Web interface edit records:
--------------------------------
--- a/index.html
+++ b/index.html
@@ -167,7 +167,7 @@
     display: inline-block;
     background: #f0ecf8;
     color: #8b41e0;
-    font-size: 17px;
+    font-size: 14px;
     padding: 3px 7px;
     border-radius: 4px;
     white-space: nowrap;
--------------------------------
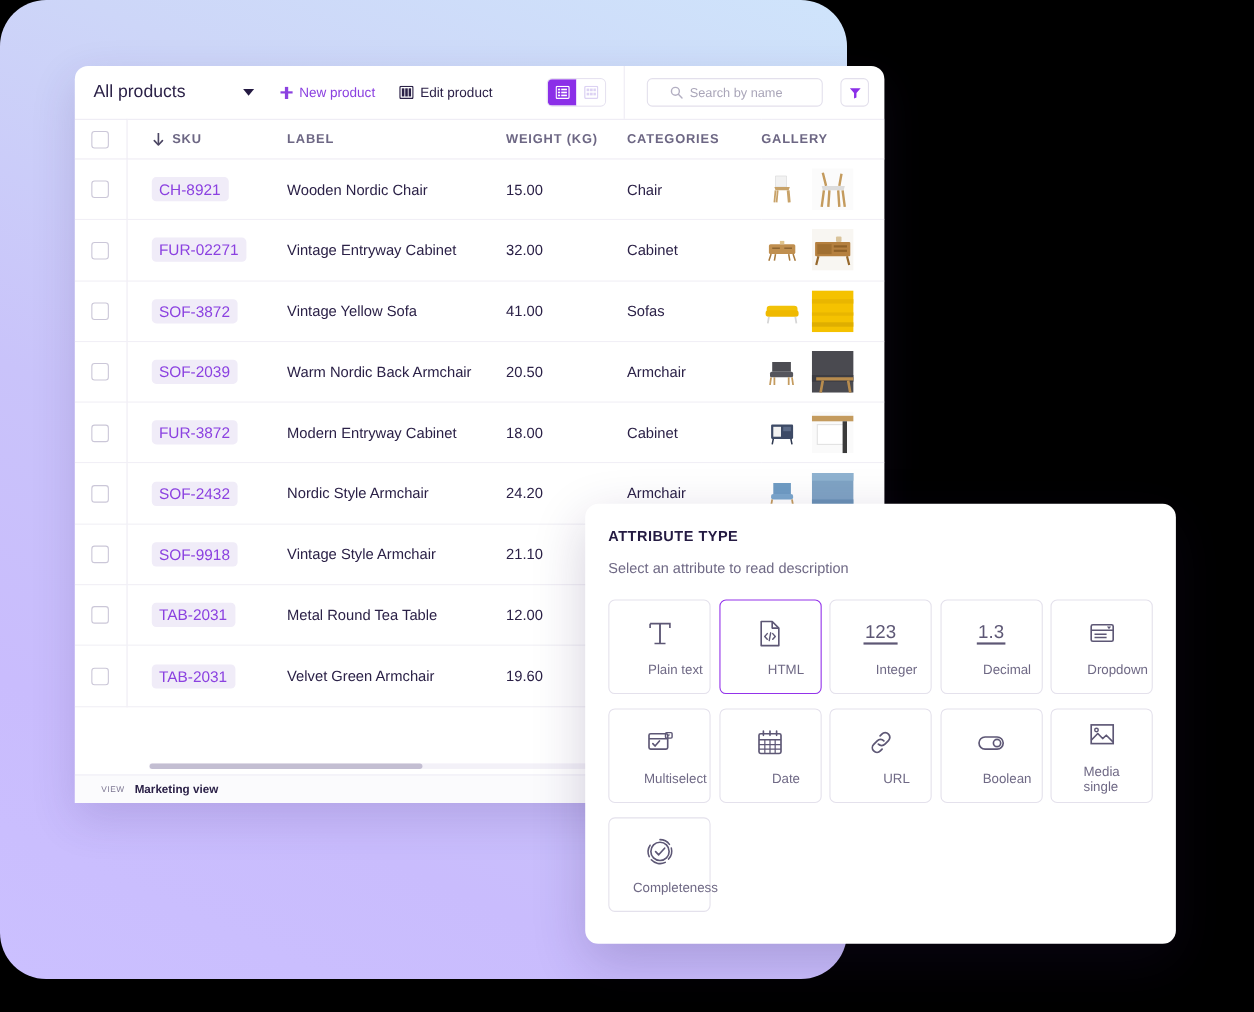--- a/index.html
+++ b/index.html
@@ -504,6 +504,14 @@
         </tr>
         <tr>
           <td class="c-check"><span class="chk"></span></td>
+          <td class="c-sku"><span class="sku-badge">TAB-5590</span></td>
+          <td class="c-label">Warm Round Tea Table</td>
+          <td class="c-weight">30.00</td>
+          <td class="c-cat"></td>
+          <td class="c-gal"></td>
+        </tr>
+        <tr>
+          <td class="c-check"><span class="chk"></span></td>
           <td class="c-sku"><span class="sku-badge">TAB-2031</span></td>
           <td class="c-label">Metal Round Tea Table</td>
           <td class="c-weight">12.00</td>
--------------------------------
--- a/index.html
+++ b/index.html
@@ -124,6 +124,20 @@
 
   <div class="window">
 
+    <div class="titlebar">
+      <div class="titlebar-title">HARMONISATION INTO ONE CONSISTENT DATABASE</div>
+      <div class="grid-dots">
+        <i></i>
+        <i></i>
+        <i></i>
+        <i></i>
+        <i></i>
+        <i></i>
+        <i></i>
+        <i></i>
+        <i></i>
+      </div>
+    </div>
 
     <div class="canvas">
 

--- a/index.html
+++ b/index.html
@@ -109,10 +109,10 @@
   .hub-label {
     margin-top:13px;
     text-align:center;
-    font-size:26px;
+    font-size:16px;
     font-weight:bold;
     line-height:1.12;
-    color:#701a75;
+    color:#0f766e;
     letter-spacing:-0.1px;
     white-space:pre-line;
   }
--------------------------------
● Task requirements:
Across the records above, how many lines contain the word "weight"? Please give that number alone.

● Solution below:
3